● Exercise: Could you copy every record exactly as it appears?

● Saved data entries:
'''
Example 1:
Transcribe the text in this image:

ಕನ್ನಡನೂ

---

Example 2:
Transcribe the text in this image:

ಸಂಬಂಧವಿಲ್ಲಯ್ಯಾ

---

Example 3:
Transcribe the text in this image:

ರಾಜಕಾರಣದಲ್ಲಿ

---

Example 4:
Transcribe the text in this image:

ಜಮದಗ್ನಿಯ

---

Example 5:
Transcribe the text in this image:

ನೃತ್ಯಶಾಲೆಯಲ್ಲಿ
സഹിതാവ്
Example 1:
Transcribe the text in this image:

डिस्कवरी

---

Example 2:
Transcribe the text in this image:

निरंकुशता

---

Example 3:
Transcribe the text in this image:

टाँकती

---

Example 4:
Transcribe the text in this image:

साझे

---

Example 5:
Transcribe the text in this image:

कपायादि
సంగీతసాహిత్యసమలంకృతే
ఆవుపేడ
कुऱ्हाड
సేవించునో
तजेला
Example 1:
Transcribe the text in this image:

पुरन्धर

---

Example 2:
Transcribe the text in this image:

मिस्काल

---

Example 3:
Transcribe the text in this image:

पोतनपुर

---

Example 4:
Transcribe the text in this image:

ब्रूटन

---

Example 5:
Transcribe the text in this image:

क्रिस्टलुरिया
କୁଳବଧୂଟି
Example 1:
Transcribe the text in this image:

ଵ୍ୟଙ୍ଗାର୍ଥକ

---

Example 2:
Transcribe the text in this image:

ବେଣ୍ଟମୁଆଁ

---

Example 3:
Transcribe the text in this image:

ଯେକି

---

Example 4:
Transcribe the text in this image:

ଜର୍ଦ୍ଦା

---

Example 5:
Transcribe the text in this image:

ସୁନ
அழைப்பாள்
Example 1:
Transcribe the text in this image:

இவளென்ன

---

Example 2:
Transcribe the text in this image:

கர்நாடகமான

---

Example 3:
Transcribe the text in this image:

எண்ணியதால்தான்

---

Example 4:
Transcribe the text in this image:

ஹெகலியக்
'''
● Solved exercise:
Example 1:
Transcribe the text in this image:

ಕನ್ನಡನೂ

---

Example 2:
Transcribe the text in this image:

ಸಂಬಂಧವಿಲ್ಲಯ್ಯಾ

---

Example 3:
Transcribe the text in this image:

ರಾಜಕಾರಣದಲ್ಲಿ

---

Example 4:
Transcribe the text in this image:

ಜಮದಗ್ನಿಯ

---

Example 5:
Transcribe the text in this image:

ನೃತ್ಯಶಾಲೆಯಲ್ಲಿ
സഹിതാവ്
Example 1:
Transcribe the text in this image:

डिस्कवरी

---

Example 2:
Transcribe the text in this image:

निरंकुशता

---

Example 3:
Transcribe the text in this image:

टाँकती

---

Example 4:
Transcribe the text in this image:

साझे

---

Example 5:
Transcribe the text in this image:

कपायादि
సంగీతసాహిత్యసమలంకృతే
ఆవుపేడ
कुऱ्हाड
సేవించునో
तजेला
Example 1:
Transcribe the text in this image:

पुरन्धर

---

Example 2:
Transcribe the text in this image:

मिस्काल

---

Example 3:
Transcribe the text in this image:

पोतनपुर

---

Example 4:
Transcribe the text in this image:

ब्रूटन

---

Example 5:
Transcribe the text in this image:

क्रिस्टलुरिया
କୁଳବଧୂଟି
Example 1:
Transcribe the text in this image:

ଵ୍ୟଙ୍ଗାର୍ଥକ

---

Example 2:
Transcribe the text in this image:

ବେଣ୍ଟମୁଆଁ

---

Example 3:
Transcribe the text in this image:

ଯେକି

---

Example 4:
Transcribe the text in this image:

ଜର୍ଦ୍ଦା

---

Example 5:
Transcribe the text in this image:

ସୁନ
அழைப்பாள்
Example 1:
Transcribe the text in this image:

இவளென்ன

---

Example 2:
Transcribe the text in this image:

கர்நாடகமான

---

Example 3:
Transcribe the text in this image:

எண்ணியதால்தான்

---

Example 4:
Transcribe the text in this image:

ஹெகலியக்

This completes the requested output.